Mercredi 05 février 2020. Ce matin, j’ai rendez-vous à 9 heures, entre Ouest-Foire et Yoff, pas loin du siège de l’APR. Je sors de chez moi à 8 heures. Moins de deux minutes plus tard, me voilà au bord de la route. Au total, j’ai hélé cinq taxis. Le premier et le quatrième étaient formels. Ils n’ont pas voulu me prendre à moins de 2000 F CFA. Le deuxième et le troisième n’ont pas pris le temps de négocier. Ils ne veulent pas aller à Yoff. Ils craignent les embouteillages. Je n’avais jamais auparavant, à ce moment de la journée, pris un taxi pour le même trajet. Je pensais que le coût du transport ne pouvait pas dépasser 1500 F CFA. Je me suis peut-être trompé. Et lorsqu’un cinquième taxi arrive, je décide de revoir à la hausse le prix.

– Je vais à Yoff, au siège de l’APR. 2000 F CFA !

Pour montrer au chauffeur de taxi que je serai intransigeant, que ce n’est pas la peine de discutailler, je fais deux pas en arrière.

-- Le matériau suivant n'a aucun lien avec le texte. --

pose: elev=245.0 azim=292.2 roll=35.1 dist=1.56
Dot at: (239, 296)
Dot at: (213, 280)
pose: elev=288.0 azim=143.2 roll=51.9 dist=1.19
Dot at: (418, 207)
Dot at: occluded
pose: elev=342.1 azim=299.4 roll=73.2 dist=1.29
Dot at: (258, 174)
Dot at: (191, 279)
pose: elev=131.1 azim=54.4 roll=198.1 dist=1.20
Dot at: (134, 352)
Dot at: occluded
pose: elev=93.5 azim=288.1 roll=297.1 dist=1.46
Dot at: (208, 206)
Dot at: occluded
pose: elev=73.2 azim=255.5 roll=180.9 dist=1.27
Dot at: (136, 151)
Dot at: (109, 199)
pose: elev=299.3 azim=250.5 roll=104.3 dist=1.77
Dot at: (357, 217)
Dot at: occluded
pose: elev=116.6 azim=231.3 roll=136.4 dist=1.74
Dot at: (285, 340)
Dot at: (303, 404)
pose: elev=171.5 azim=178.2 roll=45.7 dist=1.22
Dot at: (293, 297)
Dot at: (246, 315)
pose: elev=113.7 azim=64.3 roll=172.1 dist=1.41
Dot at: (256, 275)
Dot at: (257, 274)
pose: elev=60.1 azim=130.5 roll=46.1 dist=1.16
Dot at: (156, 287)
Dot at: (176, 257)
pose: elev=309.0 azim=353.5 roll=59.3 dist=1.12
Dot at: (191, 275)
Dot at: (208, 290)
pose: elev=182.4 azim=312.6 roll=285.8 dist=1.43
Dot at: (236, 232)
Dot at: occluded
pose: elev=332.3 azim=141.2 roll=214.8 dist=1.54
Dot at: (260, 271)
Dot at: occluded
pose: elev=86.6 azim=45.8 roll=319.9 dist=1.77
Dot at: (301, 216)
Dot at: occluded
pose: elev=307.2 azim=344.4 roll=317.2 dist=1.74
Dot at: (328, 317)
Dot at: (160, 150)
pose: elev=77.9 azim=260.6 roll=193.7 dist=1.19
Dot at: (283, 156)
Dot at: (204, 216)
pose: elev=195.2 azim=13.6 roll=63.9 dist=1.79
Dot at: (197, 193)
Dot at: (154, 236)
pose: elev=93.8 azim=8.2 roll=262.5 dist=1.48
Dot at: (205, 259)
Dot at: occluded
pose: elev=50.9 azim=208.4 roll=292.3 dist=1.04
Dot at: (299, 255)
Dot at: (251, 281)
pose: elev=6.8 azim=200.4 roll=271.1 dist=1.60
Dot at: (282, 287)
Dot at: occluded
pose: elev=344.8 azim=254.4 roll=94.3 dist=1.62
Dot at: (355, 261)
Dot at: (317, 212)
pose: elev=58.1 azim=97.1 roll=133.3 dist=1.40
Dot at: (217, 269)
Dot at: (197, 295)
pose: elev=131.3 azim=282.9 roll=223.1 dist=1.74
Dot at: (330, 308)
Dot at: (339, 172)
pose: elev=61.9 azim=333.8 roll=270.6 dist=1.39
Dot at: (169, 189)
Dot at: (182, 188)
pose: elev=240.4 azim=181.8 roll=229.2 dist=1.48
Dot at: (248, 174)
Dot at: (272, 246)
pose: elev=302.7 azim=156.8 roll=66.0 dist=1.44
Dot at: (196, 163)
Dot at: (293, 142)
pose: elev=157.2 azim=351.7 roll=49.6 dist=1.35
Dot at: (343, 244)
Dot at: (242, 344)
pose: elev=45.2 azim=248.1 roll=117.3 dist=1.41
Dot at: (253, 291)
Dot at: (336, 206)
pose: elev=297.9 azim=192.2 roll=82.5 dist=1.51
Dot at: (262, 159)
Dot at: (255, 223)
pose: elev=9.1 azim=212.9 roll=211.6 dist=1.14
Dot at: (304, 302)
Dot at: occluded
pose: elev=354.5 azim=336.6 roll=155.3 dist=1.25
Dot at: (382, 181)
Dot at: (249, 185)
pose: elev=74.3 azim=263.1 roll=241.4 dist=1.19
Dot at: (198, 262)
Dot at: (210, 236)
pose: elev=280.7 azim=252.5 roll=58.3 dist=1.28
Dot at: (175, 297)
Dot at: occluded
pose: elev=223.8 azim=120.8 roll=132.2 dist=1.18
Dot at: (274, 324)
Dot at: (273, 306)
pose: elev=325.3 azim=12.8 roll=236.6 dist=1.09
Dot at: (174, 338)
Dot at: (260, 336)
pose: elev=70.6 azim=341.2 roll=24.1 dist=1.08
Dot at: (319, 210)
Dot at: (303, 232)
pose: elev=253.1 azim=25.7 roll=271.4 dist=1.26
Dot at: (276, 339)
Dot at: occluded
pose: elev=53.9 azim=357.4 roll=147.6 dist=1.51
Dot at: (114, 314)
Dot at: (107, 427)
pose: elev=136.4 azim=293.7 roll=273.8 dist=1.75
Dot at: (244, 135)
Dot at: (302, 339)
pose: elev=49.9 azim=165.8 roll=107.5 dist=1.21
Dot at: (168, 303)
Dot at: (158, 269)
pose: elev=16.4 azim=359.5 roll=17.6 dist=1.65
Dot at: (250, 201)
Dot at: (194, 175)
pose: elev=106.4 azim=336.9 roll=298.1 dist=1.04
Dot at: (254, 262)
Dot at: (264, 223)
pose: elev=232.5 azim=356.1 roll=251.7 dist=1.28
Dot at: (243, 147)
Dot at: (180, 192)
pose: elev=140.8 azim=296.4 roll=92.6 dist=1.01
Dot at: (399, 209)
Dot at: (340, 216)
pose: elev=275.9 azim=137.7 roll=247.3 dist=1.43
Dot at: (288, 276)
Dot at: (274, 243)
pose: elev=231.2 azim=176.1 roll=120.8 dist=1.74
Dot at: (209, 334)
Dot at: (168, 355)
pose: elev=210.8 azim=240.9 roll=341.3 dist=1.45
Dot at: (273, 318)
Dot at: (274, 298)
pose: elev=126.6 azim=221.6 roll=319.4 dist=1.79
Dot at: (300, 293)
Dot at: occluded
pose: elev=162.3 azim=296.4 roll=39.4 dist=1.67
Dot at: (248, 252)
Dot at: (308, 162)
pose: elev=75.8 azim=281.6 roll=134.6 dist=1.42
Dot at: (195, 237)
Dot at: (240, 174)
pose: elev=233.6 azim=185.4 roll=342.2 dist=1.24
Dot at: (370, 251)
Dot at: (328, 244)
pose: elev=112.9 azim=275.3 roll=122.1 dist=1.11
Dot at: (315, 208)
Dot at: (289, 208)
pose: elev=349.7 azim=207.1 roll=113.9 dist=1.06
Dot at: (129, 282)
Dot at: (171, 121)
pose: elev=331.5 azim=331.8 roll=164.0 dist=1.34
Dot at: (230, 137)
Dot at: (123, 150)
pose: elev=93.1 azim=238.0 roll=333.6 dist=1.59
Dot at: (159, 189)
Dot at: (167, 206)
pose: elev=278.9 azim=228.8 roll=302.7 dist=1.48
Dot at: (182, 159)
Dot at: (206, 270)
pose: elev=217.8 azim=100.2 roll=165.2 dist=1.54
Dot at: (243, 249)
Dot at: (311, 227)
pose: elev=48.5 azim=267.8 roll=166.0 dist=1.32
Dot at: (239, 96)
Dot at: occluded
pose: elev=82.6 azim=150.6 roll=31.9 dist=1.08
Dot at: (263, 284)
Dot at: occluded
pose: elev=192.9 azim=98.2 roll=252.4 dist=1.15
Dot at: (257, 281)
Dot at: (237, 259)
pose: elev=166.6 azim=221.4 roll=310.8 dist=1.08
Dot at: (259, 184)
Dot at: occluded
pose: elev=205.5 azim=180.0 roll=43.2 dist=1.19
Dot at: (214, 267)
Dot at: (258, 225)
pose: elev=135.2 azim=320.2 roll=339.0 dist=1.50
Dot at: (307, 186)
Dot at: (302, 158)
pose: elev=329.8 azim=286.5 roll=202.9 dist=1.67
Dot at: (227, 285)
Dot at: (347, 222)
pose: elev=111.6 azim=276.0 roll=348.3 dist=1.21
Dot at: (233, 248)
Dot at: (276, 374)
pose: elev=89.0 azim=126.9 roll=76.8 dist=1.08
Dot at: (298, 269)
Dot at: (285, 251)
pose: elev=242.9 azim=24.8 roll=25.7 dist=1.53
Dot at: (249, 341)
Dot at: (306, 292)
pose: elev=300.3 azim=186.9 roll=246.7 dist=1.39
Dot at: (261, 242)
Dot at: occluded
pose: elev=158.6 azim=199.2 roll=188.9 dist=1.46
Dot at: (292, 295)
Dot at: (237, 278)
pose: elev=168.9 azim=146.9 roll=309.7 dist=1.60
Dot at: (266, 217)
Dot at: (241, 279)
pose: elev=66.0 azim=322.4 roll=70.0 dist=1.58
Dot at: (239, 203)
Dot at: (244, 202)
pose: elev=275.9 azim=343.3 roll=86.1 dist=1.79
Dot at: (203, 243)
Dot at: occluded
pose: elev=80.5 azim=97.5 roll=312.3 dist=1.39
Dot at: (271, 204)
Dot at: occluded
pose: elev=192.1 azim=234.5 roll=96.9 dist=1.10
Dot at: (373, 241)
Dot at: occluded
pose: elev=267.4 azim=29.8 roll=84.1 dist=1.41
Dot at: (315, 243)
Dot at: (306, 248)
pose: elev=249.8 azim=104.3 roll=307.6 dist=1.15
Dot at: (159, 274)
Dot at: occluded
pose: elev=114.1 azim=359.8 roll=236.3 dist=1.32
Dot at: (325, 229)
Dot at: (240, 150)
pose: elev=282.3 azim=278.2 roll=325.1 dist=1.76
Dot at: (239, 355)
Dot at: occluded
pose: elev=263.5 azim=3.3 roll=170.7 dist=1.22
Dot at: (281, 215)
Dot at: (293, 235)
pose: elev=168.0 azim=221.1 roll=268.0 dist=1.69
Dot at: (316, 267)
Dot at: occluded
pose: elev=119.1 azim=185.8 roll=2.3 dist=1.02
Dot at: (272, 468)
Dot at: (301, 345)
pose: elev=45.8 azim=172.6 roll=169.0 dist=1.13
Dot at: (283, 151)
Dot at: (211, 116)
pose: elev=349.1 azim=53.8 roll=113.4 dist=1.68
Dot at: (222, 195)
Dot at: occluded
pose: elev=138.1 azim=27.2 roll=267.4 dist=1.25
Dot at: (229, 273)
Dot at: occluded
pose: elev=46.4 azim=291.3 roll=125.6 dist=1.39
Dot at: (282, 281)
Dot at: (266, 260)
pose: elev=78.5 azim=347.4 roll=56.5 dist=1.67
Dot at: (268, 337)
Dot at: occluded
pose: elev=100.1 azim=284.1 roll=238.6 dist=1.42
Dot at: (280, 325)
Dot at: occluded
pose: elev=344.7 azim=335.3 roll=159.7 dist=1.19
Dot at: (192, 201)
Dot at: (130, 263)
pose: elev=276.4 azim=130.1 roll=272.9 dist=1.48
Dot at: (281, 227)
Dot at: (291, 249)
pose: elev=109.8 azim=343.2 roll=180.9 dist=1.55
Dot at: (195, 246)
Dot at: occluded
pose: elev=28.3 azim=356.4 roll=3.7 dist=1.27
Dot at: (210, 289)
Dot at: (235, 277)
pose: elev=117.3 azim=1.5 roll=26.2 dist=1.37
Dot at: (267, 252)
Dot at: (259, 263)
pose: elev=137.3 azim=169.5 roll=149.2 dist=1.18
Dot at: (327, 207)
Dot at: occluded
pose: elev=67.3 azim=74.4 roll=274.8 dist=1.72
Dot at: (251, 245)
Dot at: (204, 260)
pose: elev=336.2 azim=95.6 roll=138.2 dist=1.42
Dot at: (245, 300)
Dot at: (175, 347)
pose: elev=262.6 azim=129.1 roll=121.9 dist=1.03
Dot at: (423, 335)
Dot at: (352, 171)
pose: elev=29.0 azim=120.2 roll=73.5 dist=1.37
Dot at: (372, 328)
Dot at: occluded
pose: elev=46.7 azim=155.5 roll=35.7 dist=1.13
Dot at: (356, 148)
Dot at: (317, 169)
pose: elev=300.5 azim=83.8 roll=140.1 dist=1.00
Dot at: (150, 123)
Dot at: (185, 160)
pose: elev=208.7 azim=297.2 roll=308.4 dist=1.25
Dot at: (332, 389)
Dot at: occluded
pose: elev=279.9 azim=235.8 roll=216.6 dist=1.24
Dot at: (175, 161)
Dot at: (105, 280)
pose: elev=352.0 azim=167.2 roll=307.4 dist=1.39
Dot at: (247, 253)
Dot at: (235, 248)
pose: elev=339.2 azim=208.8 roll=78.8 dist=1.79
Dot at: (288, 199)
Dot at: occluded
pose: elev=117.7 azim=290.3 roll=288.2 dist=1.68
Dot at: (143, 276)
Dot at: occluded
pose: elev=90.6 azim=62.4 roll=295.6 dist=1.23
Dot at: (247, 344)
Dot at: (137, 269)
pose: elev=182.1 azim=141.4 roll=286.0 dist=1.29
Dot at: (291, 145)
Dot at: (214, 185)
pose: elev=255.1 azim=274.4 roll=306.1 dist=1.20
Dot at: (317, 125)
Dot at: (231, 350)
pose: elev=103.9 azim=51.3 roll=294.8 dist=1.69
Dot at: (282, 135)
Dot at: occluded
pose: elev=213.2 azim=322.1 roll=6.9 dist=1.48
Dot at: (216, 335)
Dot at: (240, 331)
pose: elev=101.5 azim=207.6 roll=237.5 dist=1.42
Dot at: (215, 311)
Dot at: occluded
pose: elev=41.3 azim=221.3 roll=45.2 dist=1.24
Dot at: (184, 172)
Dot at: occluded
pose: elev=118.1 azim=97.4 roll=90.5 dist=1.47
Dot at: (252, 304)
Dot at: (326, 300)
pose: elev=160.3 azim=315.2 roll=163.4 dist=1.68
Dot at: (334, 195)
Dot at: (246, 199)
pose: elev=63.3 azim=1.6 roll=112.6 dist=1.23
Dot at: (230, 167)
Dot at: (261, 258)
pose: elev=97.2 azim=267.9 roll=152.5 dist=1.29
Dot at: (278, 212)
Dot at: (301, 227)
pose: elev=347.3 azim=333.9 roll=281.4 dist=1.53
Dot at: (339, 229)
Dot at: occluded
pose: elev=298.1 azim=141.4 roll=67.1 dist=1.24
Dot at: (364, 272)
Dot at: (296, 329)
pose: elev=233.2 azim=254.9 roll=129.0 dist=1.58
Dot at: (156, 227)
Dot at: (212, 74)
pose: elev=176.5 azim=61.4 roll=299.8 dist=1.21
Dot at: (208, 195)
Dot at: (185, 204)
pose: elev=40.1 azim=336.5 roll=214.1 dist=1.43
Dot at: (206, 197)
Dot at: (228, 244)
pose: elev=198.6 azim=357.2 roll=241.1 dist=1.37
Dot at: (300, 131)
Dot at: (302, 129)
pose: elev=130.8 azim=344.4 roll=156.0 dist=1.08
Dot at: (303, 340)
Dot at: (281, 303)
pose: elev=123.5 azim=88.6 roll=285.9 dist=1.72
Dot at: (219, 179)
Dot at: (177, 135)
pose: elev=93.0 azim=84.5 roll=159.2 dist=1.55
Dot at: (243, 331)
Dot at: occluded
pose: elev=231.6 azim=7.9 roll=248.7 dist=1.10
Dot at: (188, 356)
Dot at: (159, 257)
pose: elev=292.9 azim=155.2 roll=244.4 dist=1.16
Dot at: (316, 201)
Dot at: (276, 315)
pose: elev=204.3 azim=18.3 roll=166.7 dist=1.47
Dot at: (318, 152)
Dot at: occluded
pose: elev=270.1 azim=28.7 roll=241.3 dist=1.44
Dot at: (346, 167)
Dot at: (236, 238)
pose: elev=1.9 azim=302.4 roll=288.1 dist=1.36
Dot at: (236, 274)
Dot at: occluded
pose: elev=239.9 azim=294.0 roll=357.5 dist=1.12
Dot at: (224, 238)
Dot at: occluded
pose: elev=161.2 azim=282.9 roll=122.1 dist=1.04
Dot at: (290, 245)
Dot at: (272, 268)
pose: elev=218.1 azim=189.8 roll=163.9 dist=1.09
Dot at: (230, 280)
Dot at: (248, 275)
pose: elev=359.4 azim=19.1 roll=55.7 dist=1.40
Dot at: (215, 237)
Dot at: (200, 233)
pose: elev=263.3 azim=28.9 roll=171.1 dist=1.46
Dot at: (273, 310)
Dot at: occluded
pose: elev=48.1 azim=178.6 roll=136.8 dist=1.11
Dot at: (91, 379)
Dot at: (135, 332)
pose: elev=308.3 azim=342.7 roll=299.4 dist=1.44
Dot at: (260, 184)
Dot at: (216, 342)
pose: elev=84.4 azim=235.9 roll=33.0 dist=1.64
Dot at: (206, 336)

C’est un coup tactique que j’observe souvent. Une expression de fermeté pour montrer que je n’ai ni le temps, ni l’intention de revenir sur le prix. Le chauffeur me jauge, de haut en bas. Son regard se pose avec insistance sur mes lunettes et mes chaussures empoussiérées. Cela a duré quelques secondes. Puis il fixe son prix à 3000 F CFA. Je répète énergiquement : 2000 F CFA !, et reste impassible. Il abdique et me fait signe de la main. Je peux monter. Comme d’habitude, je m’installe devant. Le chauffeur doit avoir entre quarante et cinquante ans. Sa tête est dégarnie. Il porte une montre dorée, qui reflète les lumières du soleil naissant. Il a une mine pressée et antipathique. Comme un insatisfait qui fait les choses par nécessité. La course ne lui plaît pas et il tient manifestement à le montrer, en ayant une attitude inamicale.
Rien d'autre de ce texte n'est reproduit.